**What needs to be done**
Of the lines in the data below, write out exactly those from the one holding "X0718303Y0181226D01*" through the one holding "X-0060260Y0036685D01*", both included.

**Information shown**
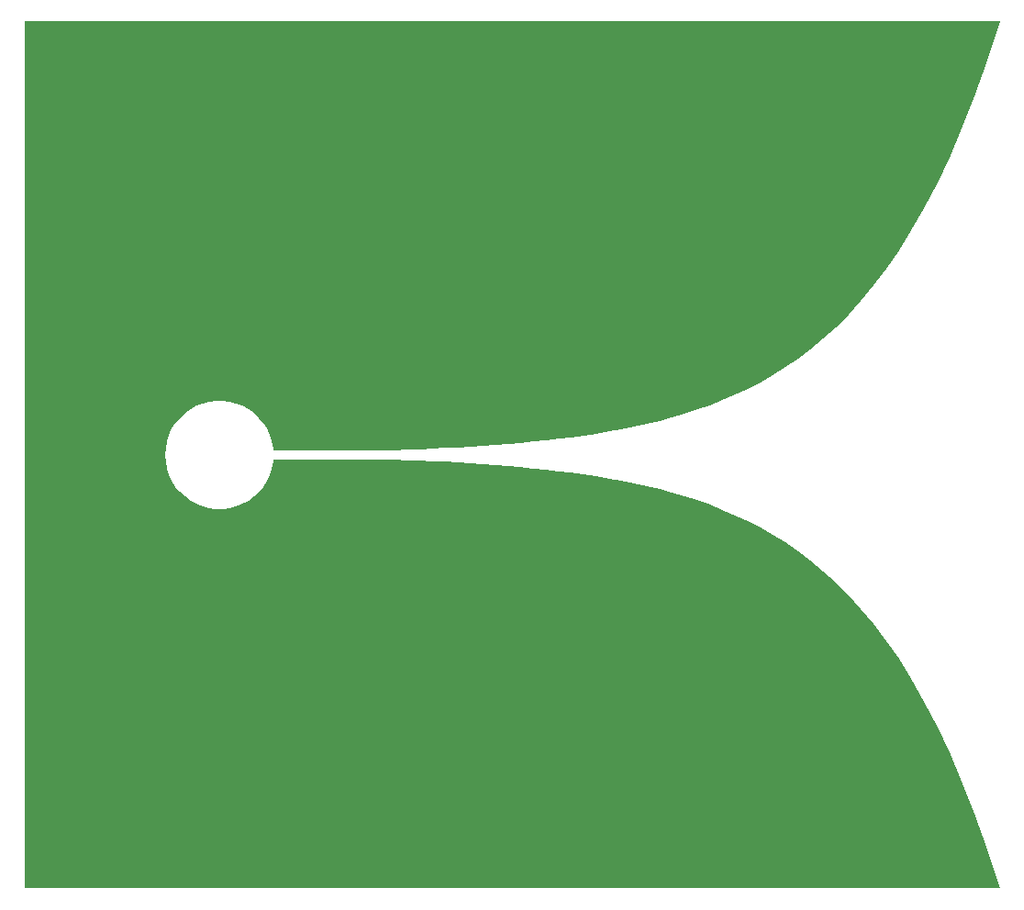
<source format=gbl>
G04 Filename: PCBWay_small_2to6ghz_vivaldi.gbl*
G04 FileFunction: Copper,L2,Bot,Signal*
G04 Part: Single*
G04 ProjectId: PCBWay_small_2to6ghz_vivaldi,974C31CABA66D5DCD8AF70DA5F3A9620,1*
G04 GenerationSoftware: MathWorks,MATLAB,9.8.0.1417392 (R2020a) Update 4*
G04 CreationDate: 2021-07-15T12:59:41-0700*
G04 FilePolarity: Positive*
%FSLAX16Y16*%
%MOIN*%
%ADD11C,0.05905511811*%  G04 Connect ground to connector*
G04 Antenna metal layer 2*
%LPD*%
G01*
G36*
X-1771654Y-1574803D02*
Y1574803D01*
X1771654D01*
Y1573228D01*
X1725856Y1432136D01*
X1680058Y1303698D01*
X1634260Y1186778D01*
X1588462Y1080344D01*
X1542664Y0983455D01*
X1496866Y0895256D01*
X1451069Y0814966D01*
X1405271Y0741877D01*
X1359473Y0675343D01*
X1313675Y0614776D01*
X1267877Y0559641D01*
X1222079Y0509451D01*
X1176282Y0463762D01*
X1130484Y0422170D01*
X1084686Y0384308D01*
X1038888Y0349842D01*
X0993090Y0318467D01*
X0947292Y0289906D01*
X0901494Y0263906D01*
X0855697Y0240238D01*
X0809899Y0218693D01*
X0764101Y0199080D01*
X0718303Y0181226D01*
X0672505Y0164973D01*
X0626707Y0150178D01*
X0580910Y0136709D01*
X0535112Y0124449D01*
X0489314Y0113288D01*
X0443516Y0103128D01*
X0397718Y0093879D01*
X0351920Y0085460D01*
X0306122Y0077795D01*
X0260325Y0070818D01*
X0214527Y0064467D01*
X0168729Y0058685D01*
X0122931Y0053422D01*
X0077133Y0048631D01*
X0031335Y0044270D01*
X-0014462Y0040300D01*
X-0060260Y0036685D01*
X-0106058Y0033395D01*
X-0151856Y0030400D01*
X-0197654Y0027674D01*
X-0243452Y0025192D01*
X-0289250Y0022933D01*
X-0335047Y0020876D01*
X-0380845Y0019004D01*
X-0426643Y0017300D01*
X-0472441Y0015748D01*
X-0866142D01*
X-0867694Y0024672D01*
X-0872326Y0048955D01*
X-0879965Y0072465D01*
X-0890491Y0094833D01*
X-0903737Y0115706D01*
X-0919494Y0134753D01*
X-0937515Y0151676D01*
X-0957514Y0166206D01*
X-0979177Y0178116D01*
X-1002162Y0187216D01*
X-1026106Y0193364D01*
X-1050632Y0196462D01*
X-1075352D01*
X-1099878Y0193364D01*
X-1123822Y0187216D01*
X-1146807Y0178116D01*
X-1168470Y0166206D01*
X-1188469Y0151676D01*
X-1206490Y0134753D01*
X-1222247Y0115706D01*
X-1235493Y0094833D01*
X-1246019Y0072465D01*
X-1253658Y0048955D01*
X-1258290Y0024672D01*
X-1259843Y0000000D01*
X-1258290Y-0024672D01*
X-1253658Y-0048955D01*
X-1246019Y-0072465D01*
X-1235493Y-0094833D01*
X-1222247Y-0115706D01*
X-1206490Y-0134753D01*
X-1188469Y-0151676D01*
X-1168470Y-0166206D01*
X-1146807Y-0178116D01*
X-1123822Y-0187216D01*
X-1099878Y-0193364D01*
X-1075352Y-0196462D01*
X-1050632D01*
X-1026106Y-0193364D01*
X-1002162Y-0187216D01*
X-0979177Y-0178116D01*
X-0957514Y-0166206D01*
X-0937515Y-0151676D01*
X-0919494Y-0134753D01*
X-0903737Y-0115706D01*
X-0890491Y-0094833D01*
X-0879965Y-0072465D01*
X-0872326Y-0048955D01*
X-0867694Y-0024672D01*
X-0866142Y-0015748D01*
X-0472441D01*
X-0426643Y-0017300D01*
X-0380845Y-0019004D01*
X-0335047Y-0020876D01*
X-0289250Y-0022933D01*
X-0243452Y-0025192D01*
X-0197654Y-0027674D01*
X-0151856Y-0030400D01*
X-0106058Y-0033395D01*
X-0060260Y-0036685D01*
X-0014462Y-0040300D01*
X0031335Y-0044270D01*
X0077133Y-0048631D01*
X0122931Y-0053422D01*
X0168729Y-0058685D01*
X0214527Y-0064467D01*
X0260325Y-0070818D01*
X0306122Y-0077795D01*
X0351920Y-0085460D01*
X0397718Y-0093879D01*
X0443516Y-0103128D01*
X0489314Y-0113288D01*
X0535112Y-0124449D01*
X0580910Y-0136709D01*
X0626707Y-0150178D01*
X0672505Y-0164973D01*
X0718303Y-0181226D01*
X0764101Y-0199080D01*
X0809899Y-0218693D01*
X0855697Y-0240238D01*
X0901494Y-0263906D01*
X0947292Y-0289906D01*
X0993090Y-0318467D01*
X1038888Y-0349842D01*
X1084686Y-0384308D01*
X1130484Y-0422170D01*
X1176282Y-0463762D01*
X1222079Y-0509451D01*
X1267877Y-0559641D01*
X1313675Y-0614776D01*
X1359473Y-0675343D01*
X1405271Y-0741877D01*
X1451069Y-0814966D01*
X1496866Y-0895256D01*
X1542664Y-0983455D01*
X1588462Y-1080344D01*
X1634260Y-1186778D01*
X1680058Y-1303698D01*
X1725856Y-1432136D01*
X1771654Y-1573228D01*
Y-1574803D01*
G37*
G04 Add SMAEdge connector*
G04  - Add pads*
G36*
X-1771654Y-0801181D02*
X-1606299D01*
Y-0505906D01*
X-1771654D01*
Y-0801181D01*
D02*
G37*
D11*
X-1688976Y-0552165D02*
X-1586614D01*
X-1688976Y-0774606D02*
X-1586614D01*
G04 MD5: e554cccf7e4f8c7492f7d2675b10f6e2*
M02*

</source>
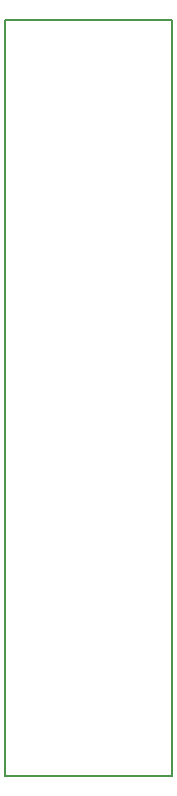
<source format=gm1>
G04 #@! TF.FileFunction,Profile,NP*
%FSLAX46Y46*%
G04 Gerber Fmt 4.6, Leading zero omitted, Abs format (unit mm)*
G04 Created by KiCad (PCBNEW 4.0.7-e2-6376~58~ubuntu16.04.1) date Tue Jul  9 21:41:40 2024*
%MOMM*%
%LPD*%
G01*
G04 APERTURE LIST*
%ADD10C,0.100000*%
%ADD11C,0.150000*%
G04 APERTURE END LIST*
D10*
D11*
X149050000Y-88600000D02*
X149050000Y-127000000D01*
X163200000Y-127000000D02*
X149050000Y-127000000D01*
X163200000Y-101250000D02*
X163200000Y-127000000D01*
X163200000Y-62950000D02*
X163200000Y-101250000D01*
X149050000Y-62950000D02*
X163200000Y-62950000D01*
X149050000Y-88600000D02*
X149050000Y-62950000D01*
M02*

</source>
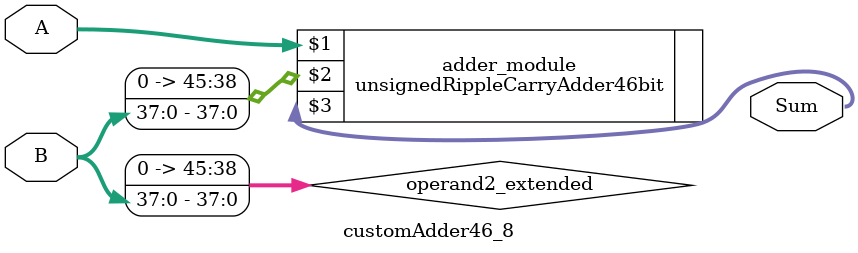
<source format=v>
module customAdder46_8(
                        input [45 : 0] A,
                        input [37 : 0] B,
                        
                        output [46 : 0] Sum
                );

        wire [45 : 0] operand2_extended;
        
        assign operand2_extended =  {8'b0, B};
        
        unsignedRippleCarryAdder46bit adder_module(
            A,
            operand2_extended,
            Sum
        );
        
        endmodule
        
</source>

**Problem solution**
X0718303Y0181226D01*
X0672505Y0164973D01*
X0626707Y0150178D01*
X0580910Y0136709D01*
X0535112Y0124449D01*
X0489314Y0113288D01*
X0443516Y0103128D01*
X0397718Y0093879D01*
X0351920Y0085460D01*
X0306122Y0077795D01*
X0260325Y0070818D01*
X0214527Y0064467D01*
X0168729Y0058685D01*
X0122931Y0053422D01*
X0077133Y0048631D01*
X0031335Y0044270D01*
X-0014462Y0040300D01*
X-0060260Y0036685D01*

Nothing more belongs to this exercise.